Cartellone che annuncia un “festival dell’Unità”. Augusto Del Noce era stato buon profeta quando aveva previsto che il partito Comunista sarebbe diventato un “Partito Radicale di massa”; non casualmente inoltre aveva parlato dell’avvento di un “totalitarismo della dissoluzione” a seguito della rivoluzione antropologica del Sessantotto. I comunisti lavorano sempre come “utili idioti” per il grande capitale. In effetti almeno dalla fine degli anni Cinquanta, anche se in modo sfacciato ed esplicito solo dopo il Vaticano II (evento che mostrò con chiarezza assoluta, a tutti, che la Chiesa si era arresa al mondo e ne accoglieva le istanze rivoluzionarie) , la grande finanza anglo-sionista favorì una completa dissoluzione dei costumi nelle società occidentali, che trovò il suo apice nel Sessantotto e in tutto ciò che ne seguì. La cosiddetta “rivoluzione sessuale” fu tutt’altro che una spontanea evoluzione sociale, rappresentando piuttosto l’obiettivo di una guerra ibrida e cognitiva mirata contro i popoli cristiani e la Chiesa cattolica.
Già dagli anni Venti e Trenta del secolo scorso i comunisti sia nei paesi dove avevano preso il controllo, sia nei paesi nei quali volevano realizzare una rivoluzione, usavano la strategia della “liberazione sessuale” come leva per corrompere e sedurre i popoli ancora legati ai valori cristiani tradizionali. Ovviamente la grande finanza favorì questa dissoluzione mossa anche dal suo neo-malthusianesimo. In un decennio si imposero così divorzio, contraccezione, pornografia, aborto e l’intero Occidente cristiano (o meglio, ciò che ne restava) crollò!
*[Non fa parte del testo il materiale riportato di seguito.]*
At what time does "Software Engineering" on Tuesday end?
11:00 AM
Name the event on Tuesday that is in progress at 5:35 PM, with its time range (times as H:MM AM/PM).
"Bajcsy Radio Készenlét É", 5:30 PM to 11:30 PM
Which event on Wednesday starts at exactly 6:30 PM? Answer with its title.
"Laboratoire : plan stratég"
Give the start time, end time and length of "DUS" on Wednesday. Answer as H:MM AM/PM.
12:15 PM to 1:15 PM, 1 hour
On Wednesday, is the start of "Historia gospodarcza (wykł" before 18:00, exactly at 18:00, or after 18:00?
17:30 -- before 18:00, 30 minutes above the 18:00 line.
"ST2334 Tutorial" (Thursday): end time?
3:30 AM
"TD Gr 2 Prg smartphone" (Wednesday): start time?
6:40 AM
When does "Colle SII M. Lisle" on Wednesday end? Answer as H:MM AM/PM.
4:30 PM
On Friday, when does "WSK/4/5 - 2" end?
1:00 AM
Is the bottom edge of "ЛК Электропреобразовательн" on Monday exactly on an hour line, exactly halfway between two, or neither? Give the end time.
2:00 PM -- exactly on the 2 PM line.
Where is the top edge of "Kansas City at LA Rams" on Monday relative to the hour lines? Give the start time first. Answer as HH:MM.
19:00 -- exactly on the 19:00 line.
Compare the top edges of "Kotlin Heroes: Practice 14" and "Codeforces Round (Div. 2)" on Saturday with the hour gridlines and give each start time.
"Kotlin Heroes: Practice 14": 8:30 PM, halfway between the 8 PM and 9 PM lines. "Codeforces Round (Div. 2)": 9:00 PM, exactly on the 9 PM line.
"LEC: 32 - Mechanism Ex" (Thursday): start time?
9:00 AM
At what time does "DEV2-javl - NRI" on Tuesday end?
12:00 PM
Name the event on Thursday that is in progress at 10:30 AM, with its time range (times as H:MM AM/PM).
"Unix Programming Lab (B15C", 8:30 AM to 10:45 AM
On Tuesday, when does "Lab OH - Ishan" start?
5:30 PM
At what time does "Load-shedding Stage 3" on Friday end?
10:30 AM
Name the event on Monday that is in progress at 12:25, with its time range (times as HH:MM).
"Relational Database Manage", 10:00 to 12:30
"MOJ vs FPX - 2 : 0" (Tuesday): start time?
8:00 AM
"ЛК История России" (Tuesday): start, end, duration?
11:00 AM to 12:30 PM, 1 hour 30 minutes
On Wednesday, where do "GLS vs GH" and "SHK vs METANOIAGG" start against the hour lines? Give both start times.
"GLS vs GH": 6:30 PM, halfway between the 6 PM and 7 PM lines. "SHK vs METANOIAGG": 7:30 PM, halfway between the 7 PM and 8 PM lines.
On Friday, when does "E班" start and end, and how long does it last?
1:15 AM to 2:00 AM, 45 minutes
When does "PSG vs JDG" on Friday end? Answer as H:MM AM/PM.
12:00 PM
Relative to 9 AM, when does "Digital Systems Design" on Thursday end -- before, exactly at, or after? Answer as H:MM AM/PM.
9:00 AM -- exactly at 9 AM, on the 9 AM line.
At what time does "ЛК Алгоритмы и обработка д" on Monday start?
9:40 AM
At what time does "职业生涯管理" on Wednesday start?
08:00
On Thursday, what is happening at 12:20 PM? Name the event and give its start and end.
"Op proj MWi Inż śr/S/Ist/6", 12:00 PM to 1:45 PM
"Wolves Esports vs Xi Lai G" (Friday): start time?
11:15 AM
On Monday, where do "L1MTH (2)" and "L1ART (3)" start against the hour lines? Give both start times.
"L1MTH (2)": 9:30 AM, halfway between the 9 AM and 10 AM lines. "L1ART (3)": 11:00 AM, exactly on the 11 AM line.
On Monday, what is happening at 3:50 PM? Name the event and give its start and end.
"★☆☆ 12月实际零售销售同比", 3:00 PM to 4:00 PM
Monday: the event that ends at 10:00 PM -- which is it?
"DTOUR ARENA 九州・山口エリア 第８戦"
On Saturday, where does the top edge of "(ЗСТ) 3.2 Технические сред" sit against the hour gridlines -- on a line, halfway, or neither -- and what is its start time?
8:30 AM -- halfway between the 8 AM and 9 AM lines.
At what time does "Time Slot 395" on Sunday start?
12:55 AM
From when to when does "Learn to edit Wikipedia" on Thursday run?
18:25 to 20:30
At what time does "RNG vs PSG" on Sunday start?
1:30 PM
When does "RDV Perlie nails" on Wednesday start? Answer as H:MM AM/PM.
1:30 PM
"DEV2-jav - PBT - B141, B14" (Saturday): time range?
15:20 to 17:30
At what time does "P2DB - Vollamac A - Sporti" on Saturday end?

Così oggi il comunismo, coerentemente con gli erronei principi che lo guidano, radicalizza continuamente le sue posizioni -è obbligato ad agire in tal modo- e infrange ogni limite etico e morale, giungendo a fare dell’ideologia LGBT il suo nuovo asse ideologico centrale; il fine è sempre lo stesso: atomizzare il corpo sociale e produrre un insieme di soggetti vuoti, soli, privi di cultura, da dominare totalmente. Ogni regime totalitario lascia la massima libertà sessuale possibile, proprio per assoggettare meglio a sé sudditi acefali e infelici che, potendo tutto, non possono più nulla, sepolti nell’accecante bagliore di un’esistenza “riempita” di diritti, ma completamente svuotata di senso.